Wide Complex Tachycardia Consult Sample Report

DATE OF CONSULTATION: MM/DD/YYYY

REFERRING PHYSICIAN: John Doe, MD

REASON FOR CONSULTATION: Questionable wide-complex tachycardia and change in level of consciousness.

HISTORY OF PRESENT ILLNESS: This (XX)-year-old male was seen in consult after presenting to the emergency department after being found unresponsive this a.m. by his significant other. She states that she awakened to him pulling at the bed covers but was not verbally responsive, and he was not able to follow verbal commands. She subsequently called the paramedics, and he was transported to the emergency department. Upon arrival to the ED, he was very agitated and had to be restrained. Now, his left side is not moving. He does arouse to verbal stimuli but still continues to not follow verbal commands. He was placed on lidocaine drip for a wide-complex tachycardia. He was also given Lasix 80 mg IV for chest x-ray showing pulmonary edema. He does have nonischemic heart disease and is status post aortocoronary bypass in the distant past. He also has a permanent pacemaker. Apparently, he has continued with regular pacemaker checks. He is on chronic Coumadin anticoagulation for atrial fibrillation, which is followed by his primary care physician. According to his significant other, his last INR was checked approximately two weeks ago. He also does have a history of ventricular ectopy.

CARDIAC RISK FACTORS: Hypertension, known ischemic heart disease, questionable lipid status.
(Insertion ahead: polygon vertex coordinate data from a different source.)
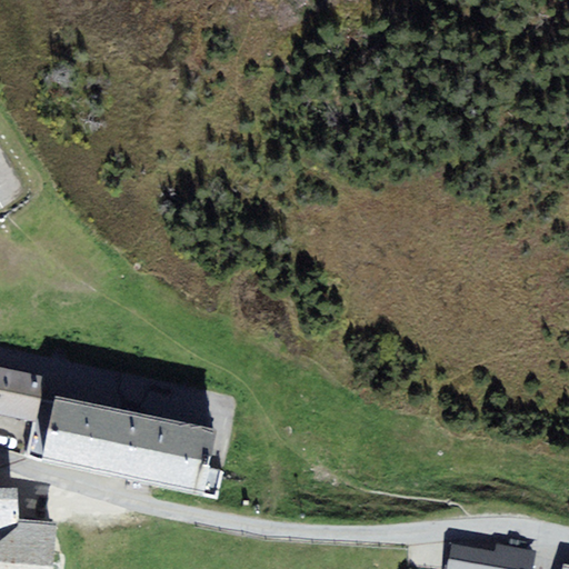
[(43,376),(0,367),(0,415),(38,423),(43,376)]
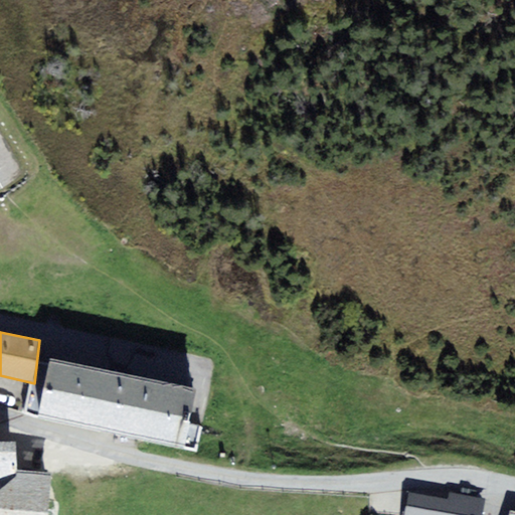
[(197,389),(52,357),(40,416),(110,433),(183,449),(197,389)]
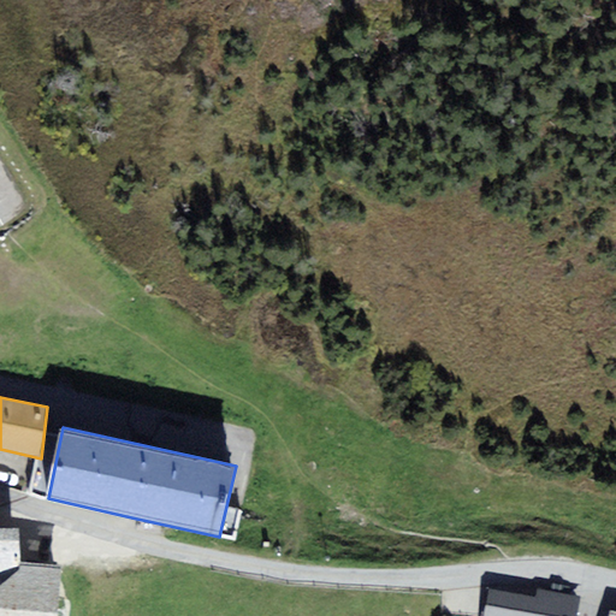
[(0,584),(21,562),(21,527),(0,527),(0,525),(0,584)]
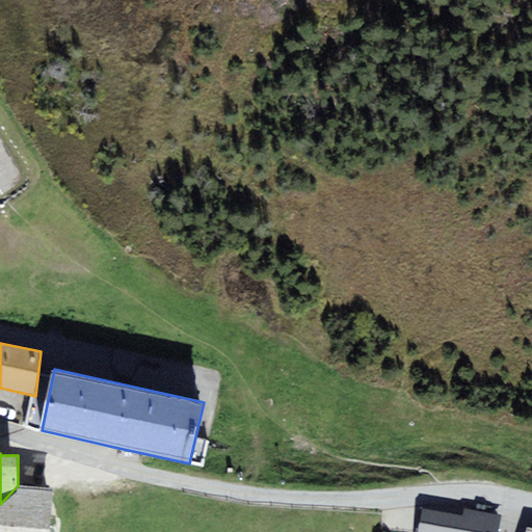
[(31,487),(18,485),(0,504),(0,531),(50,531),(55,489),(31,487)]
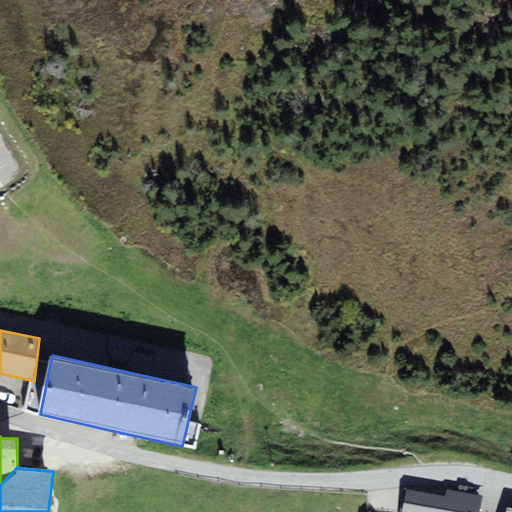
[(479,511),(483,497),(446,490),(445,497),(432,495),(408,490),(403,511),(479,511)]
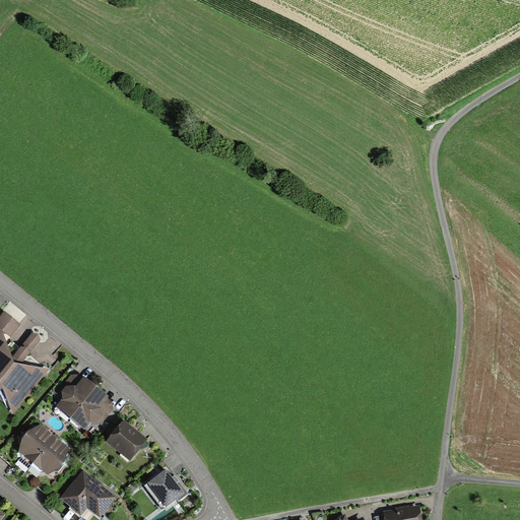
[(4,314),(0,318),(0,330),(10,338),(19,327),(4,314)]
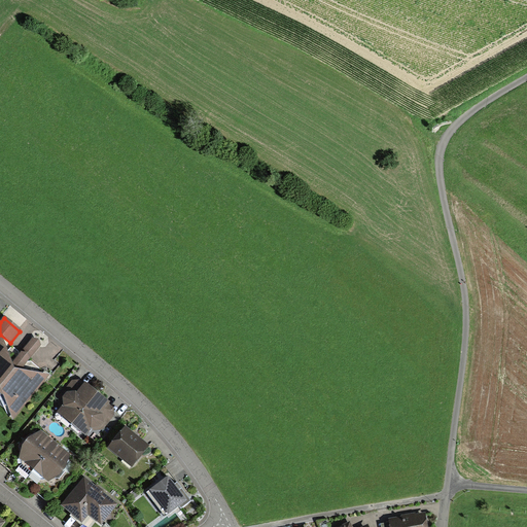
[(13,421),(50,375),(22,371),(40,346),(38,340),(31,338),(12,361),(1,336),(0,338),(0,395),(4,398),(13,421)]
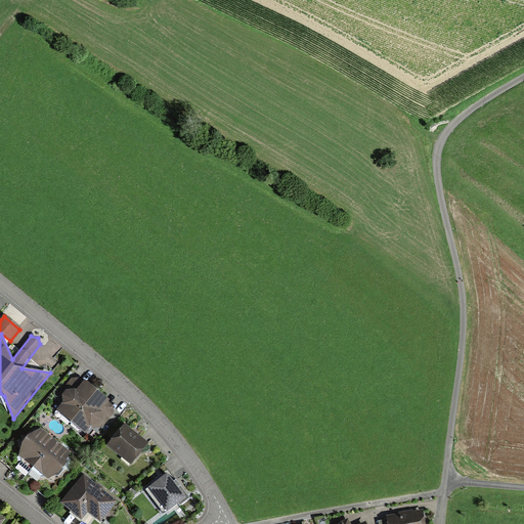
[(57,410),(73,423),(97,392),(81,380),(71,381),(60,392),(60,406),(57,410)]
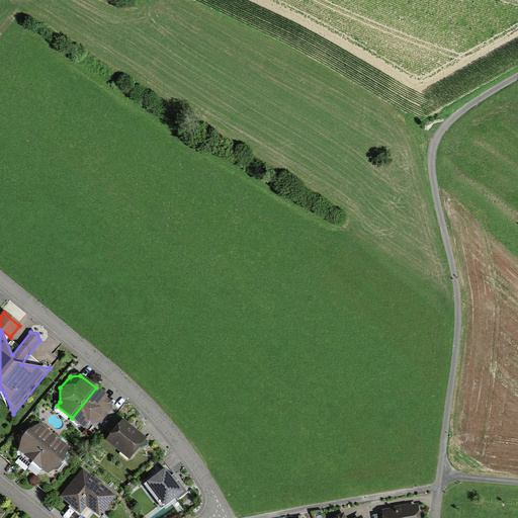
[(108,397),(96,387),(72,418),(84,428),(87,425),(100,422),(111,408),(112,403),(107,399),(108,397)]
PAST MEDICAL HISTORY: No chronic lung, hepatic or endocrine disorders. He does have a history of renal artery stenosis and a prior history of CVA.

PAST SURGICAL HISTORY: Aortocoronary bypass in the distant past with saphenous vein graft to two marginal branches, the right coronary artery, and LIMA to the LAD. He also has a history of permanent pacemaker insertion and repair of ankle fracture.
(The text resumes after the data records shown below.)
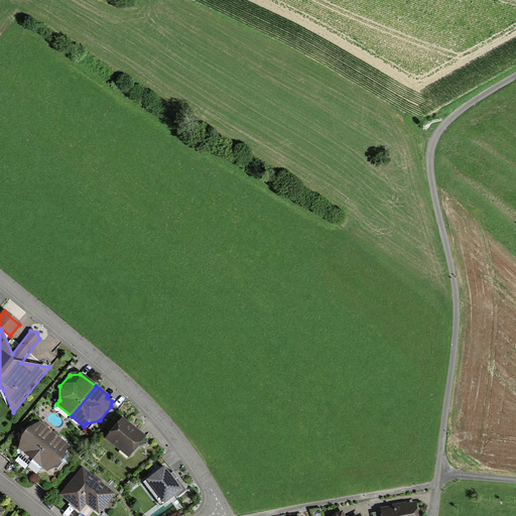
[(107,439),(130,459),(146,437),(123,418),(107,439)]
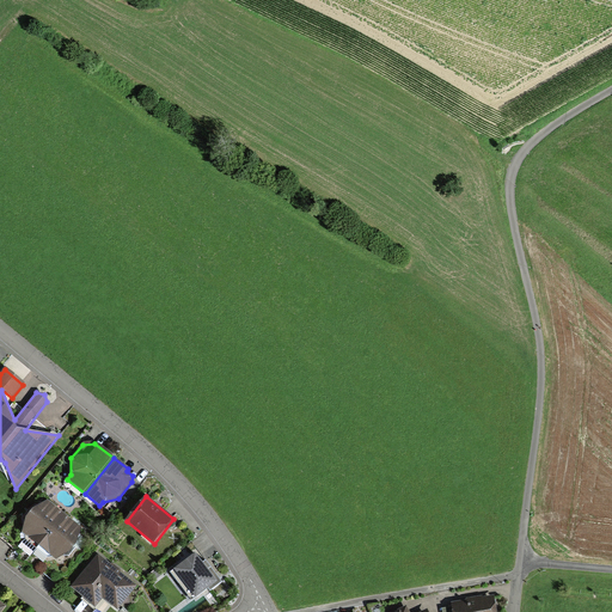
[(26,540),(37,550),(65,516),(44,500),(26,521),(23,533),(26,536),(26,540)]
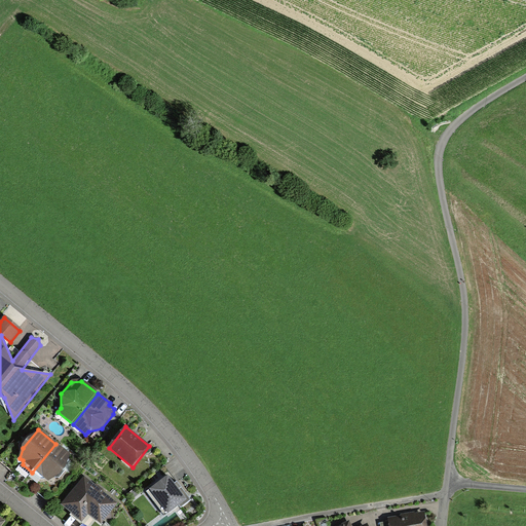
[(70,455),(55,444),(32,473),(41,480),(45,479),(49,481),(59,478),(65,470),(70,455)]
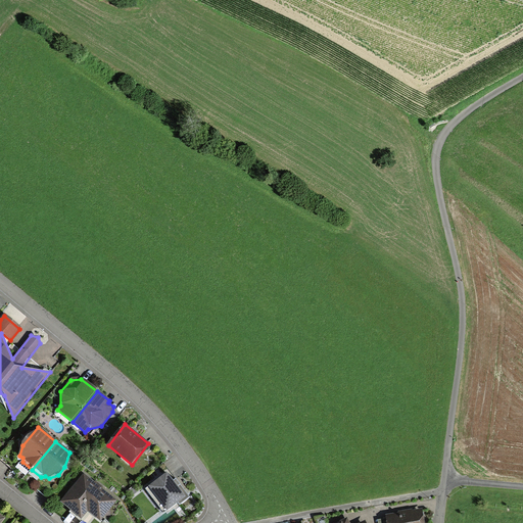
[(119,500),(85,473),(60,504),(72,513),(82,521),(89,513),(101,522),(106,515),(111,515),(110,510),(119,500)]
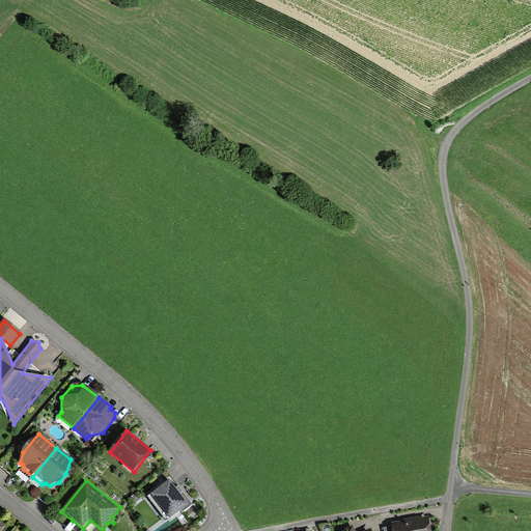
[(168,481),(148,497),(168,521),(182,510),(183,512),(192,505),(178,487),(175,491),(168,481)]
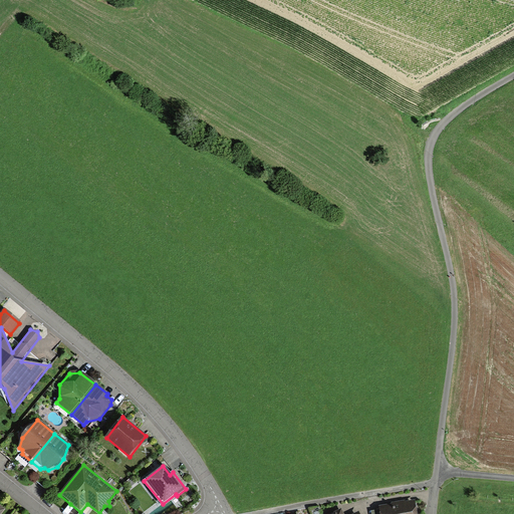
[(419,513),(417,499),(378,506),(379,510),(370,511),(370,513),(419,513)]
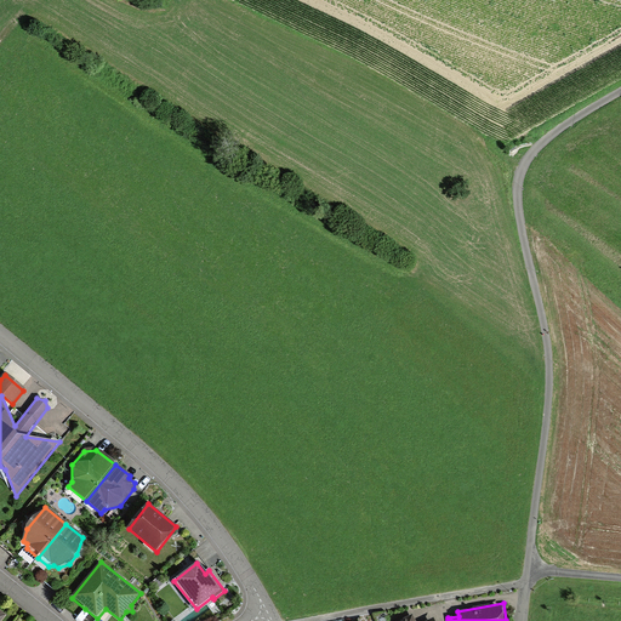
All buildings are outlined.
ALLERGIES AND REACTIONS: None known.

CURRENT MEDICATIONS: Coumadin 5 mg every other day, atenolol 25 mg daily, and Antivert 12.5 mg p.r.n. dizziness.

PHYSICAL EXAMINATION:
VITAL SIGNS: Blood pressure 168/78.
GENERAL: This is an elderly male. He arouses to verbal stimuli but does not follow verbal commands.
NECK: No JVD or carotid bruits noted.
LUNGS: Have decreased breath sounds at both bases.
HEART: Heart rhythm is irregularly irregular. There is a systolic outflow murmur noted.
ABDOMEN: Obese. Liver and spleen are nonpalpable.
EXTREMITIES: Intact with no pedal edema. There is no movement noted at left upper and lower extremities.

LABORATORY DATA: A 12-lead electrocardiogram shows atrial fibrillation, heart rate of 78 with LVH and diffuse T-wave abnormalities. Sodium 138, potassium 4.2, chloride 108, CO2 of 21, BUN of 18, creatinine 1.0, troponin 0.09, and INR 1.6.

DIAGNOSTIC DATA: CT scan of the brain shows no acute process. Chest x-ray compatible with CHF.

IMPRESSION:
1. Change in level of consciousness, questionable cerebrovascular accident.
2. Atrial fibrillation, chronic.
3. Status post permanent pacemaker insertion.
4. Ischemic heart disease, rule out myocardial infarction.
5. Chronic heart failure.
6. Subtherapeutic INR.
7. Hypertension.
8. Questionable wide complex tachycardia versus atrial fibrillation with aberrancy.
9. Mitral regurgitation.

PLAN:
1. We will admit to ICU.
2. We will obtain echocardiogram, carotid duplex studies, and cardiac enzymes.
3. We would recommend neurological consult.
4. Pacemaker interrogation.
5. IV beta blockers.
6. We will hold Coumadin until cleared by Neurology.
7. Further recommendations to be based upon clinical course.